__Page excerpt__.

BRUSSELS/LONDON (Reuters) – Britain denied an accusation on Wedneday by the European Union that it had banned exports of COVID-19 vaccines, and summoned an EU diplomat to complain.
Britain, which quit the EU last year, has provided vaccine doses to more than a third of its population, far outpacing the 27 remaining EU members.
They, in turn, have been casting blame on drug companies for failing to meet delivery targets, including AstraZeneca, which makes COVID-19 vaccines both in Britain and the EU and has declined to divert British doses to the bloc to meet a shortfall there.
The EU says it has allowed millions of doses of Pfizer vaccines, which Britain does not make, to be exported there. On Tuesday, European Council President Charles Michel said Britain, like the United States, had “outright” banned exports of vaccines produced on its territory.
London says it has no such ban, and credits the success of its vaccine programme to strong negotiations with drug companies last year and early investment in supply chains. EU officials say London has effectively prevented exports of AstraZeneca vaccines by invoking a clause in its contract that requires the company to fulfil Britain’s order first.

__Information supplied__.
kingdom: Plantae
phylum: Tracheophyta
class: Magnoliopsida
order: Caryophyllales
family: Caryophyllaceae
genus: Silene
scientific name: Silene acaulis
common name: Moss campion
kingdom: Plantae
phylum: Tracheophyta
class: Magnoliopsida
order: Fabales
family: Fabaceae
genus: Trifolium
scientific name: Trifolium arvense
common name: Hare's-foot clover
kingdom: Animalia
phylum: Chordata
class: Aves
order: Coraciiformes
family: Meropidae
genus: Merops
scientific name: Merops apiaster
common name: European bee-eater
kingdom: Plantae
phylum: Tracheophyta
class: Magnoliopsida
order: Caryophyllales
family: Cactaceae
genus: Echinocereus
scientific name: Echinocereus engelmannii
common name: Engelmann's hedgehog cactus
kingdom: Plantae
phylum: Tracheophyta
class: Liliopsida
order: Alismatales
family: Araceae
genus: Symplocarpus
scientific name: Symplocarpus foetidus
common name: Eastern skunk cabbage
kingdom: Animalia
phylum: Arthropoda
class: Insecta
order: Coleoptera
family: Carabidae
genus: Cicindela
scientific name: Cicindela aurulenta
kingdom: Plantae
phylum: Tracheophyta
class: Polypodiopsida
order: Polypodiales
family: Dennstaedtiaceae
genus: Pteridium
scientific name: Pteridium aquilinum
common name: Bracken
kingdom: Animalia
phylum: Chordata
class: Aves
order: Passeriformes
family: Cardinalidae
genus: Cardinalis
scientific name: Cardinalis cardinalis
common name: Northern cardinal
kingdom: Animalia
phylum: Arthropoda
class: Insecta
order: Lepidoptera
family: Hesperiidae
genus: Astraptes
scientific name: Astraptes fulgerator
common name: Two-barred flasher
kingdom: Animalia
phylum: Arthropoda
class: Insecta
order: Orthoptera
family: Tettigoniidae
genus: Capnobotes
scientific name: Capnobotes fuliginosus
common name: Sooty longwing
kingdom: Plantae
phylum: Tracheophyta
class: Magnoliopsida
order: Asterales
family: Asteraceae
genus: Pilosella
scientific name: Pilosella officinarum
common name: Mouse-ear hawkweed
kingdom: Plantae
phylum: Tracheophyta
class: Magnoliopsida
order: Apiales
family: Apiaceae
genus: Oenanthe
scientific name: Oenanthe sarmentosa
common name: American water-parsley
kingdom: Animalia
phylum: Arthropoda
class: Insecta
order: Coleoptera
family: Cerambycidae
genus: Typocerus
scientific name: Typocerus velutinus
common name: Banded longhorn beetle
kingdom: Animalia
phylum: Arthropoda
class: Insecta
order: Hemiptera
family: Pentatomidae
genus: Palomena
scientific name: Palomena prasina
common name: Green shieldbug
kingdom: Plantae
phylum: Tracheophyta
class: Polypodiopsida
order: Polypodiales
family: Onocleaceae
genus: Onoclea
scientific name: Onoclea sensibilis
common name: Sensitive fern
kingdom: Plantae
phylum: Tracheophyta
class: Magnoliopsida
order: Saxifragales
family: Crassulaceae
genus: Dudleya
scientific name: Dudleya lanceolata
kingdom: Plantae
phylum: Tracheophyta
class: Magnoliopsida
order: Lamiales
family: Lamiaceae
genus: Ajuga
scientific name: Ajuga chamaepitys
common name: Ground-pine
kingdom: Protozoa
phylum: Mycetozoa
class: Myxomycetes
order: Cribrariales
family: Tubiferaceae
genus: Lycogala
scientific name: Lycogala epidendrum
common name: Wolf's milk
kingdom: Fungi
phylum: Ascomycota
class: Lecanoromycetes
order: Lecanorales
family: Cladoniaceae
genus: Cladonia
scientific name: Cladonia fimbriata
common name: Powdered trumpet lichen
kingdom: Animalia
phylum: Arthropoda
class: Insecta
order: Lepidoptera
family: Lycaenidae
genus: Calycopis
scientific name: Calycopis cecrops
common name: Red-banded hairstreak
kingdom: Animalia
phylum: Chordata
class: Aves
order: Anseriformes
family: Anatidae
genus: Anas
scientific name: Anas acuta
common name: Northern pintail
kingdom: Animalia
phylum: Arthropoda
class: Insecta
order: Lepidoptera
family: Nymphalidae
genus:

__Directions for this task__.
Summarize the report on the vaccine export dispute between Britain and the EU in two sentences.

__Solution to the exercise__.
Britain denied an EU accusation, made by European Council President Charles Michel, that it had banned exports of COVID-19 vaccines, and it summoned an EU diplomat to complain. London credits its fast vaccine program to strong negotiations with drug companies and early investment in supply chains, while EU officials say it effectively blocked AstraZeneca exports by invoking a contract clause requiring Britain's order to be filled first.